Pragmatics is the study of those relations between language and context that are grammaticalized, or encoded in the structure of language.
Pragmatics is the study of the relations between language and context that are basic to an account to language understanding.
Pragmatics is the study of deixis (at least in part), implicature, presupposition, speech acts and aspects of discourse structure.
Pragmatics is the study of linguistic acts and the contexts in which they are performed.
Pragmatics is the study of language use and linguistic communication. [2]
And Leech (1983: x) thinks that pragmatics can be defined as the study of how utterances have meanings in situations. [3]
1. 2 Definition of Pragmatic Failure
It is notable that most of our misunderstandings of other people are not due to any inability to hear them or to parse their sentences or to understand their words. A far more important source of difficulty in communication is that we so often fail to understand a speaker’s intention (Miller, 1974).

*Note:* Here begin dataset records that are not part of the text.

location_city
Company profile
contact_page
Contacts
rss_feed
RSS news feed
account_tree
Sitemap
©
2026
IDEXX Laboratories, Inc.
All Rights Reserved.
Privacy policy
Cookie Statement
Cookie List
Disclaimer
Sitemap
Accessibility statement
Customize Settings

For the inability to understand “what is meant by what is said”, Thomas exploited the term “pragmatic failure” (Thomas, 1 983: 91). [4] “Pragmatic failure” is an area of intercultural communication breakdown. (Thomas, 1983: 91). [4] Pragmatic failures are the inappropriateness which arises in intercultural communication. In intercultural communication, the appropriateness of a communicator’s utterances is much more important than grammatical correctness. If a foreign learner of English makes grammatical errors, he may at most reveals himself to be a les proficient language user and native speakers would not mind. But if he makes pragmatic errors, he may appear to be impolite, unfriendly, and even aggressive. Probably misunderstanding and conflict would arise. What’s worse, in some cases, he would incur hatred.

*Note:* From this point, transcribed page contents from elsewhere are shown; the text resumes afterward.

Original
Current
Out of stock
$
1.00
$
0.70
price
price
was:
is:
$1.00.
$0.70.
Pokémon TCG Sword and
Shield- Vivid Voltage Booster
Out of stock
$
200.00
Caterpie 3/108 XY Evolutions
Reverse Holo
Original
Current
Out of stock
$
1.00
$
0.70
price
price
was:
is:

Thomas has given the name pragmatic failure to “any inability to understand what is meant by what is said.” (Thomas, 1983: 92) [4] Since people within the same cultural background share most of their beliefs and knowledge required in a normal linguistic communication, there are few occasions in which pragmatic failures will occur. However, it is quite different in intercultural communication, in which the communicators do not share a common cultural background.
1. 3 The Relevance Theory
The principle of relevance was formally proclaimed by Dan Sperber and Deirdre Wilson in their book Relevance: Communication and Cognition in 1986. (D. Wilson: 1986) Their definition of relevance is:
A remark P is relevant to another remark Q if P and Q, together with background knowledge, yield new information not derivable from either P or Q, together with background knowledge, alone. (D. Wilson, 1986:177) [5]
The principle of relevance tries to establish a link between the semantic meaning of an utterance and its context to search for an optimally relevant connection for the clear and informative message conveyed by utterances. The hearer, from the sentence above, has to recognize it as ambiguous through his linguistic knowledge to know the relevant context of the utterance.
1. 4 The Speech Act Theory
In 1955, the British philosopher John L. Austin made a set of lectures, the title of which is “How to do things with words?” in Harvard University. Austin set about demolishing the view of language that would place truth conditions as a center to language understanding. According to Austin, language is not only just used to say things, or describe state of affairs, but rather actively to do things. Austin also isolates three basic senses in which in saying something one is doing something, and hence three kinds of acts that are simultaneously performed: locutionary act, illocutionary act and perlocutionary act.
Locutionary act refers to the utterance of a sentence with determinative sense and reference. Illocutionary act refers to the making of a statement, offer, promise, etc., in uttering a sentence by virtue of the conventional force associated with it (or with its explicit performative paraphrase). Perlocutionary act indicates the bringing about of effects on the audience by means of uttering the sentence, which are special to the circumstance of the utterance. [6]
An American philosopher Searle developed Austin’s theory and published Speech Act theory in 1969, in which he first pointed out that speaking a language is a rule-governed form of behavior and that speech acts are the basic or minimal units of linguistic communication. Searle reiterates the differences between propositional content of an utterance and illocutionary act. A propositional content is composed of two aspects: the person or object being stated about and the statements of this person or on object. [7]
Searle further divided his indirect speech acts into conventional speech and unconventional one. Conventional speech acts often have syntactic reflexes associated with their surface sentence type and indirectness is quite apparent; Unconventional indirect speech acts, on the other hand, are quite complicated and harder for the hearer to understand.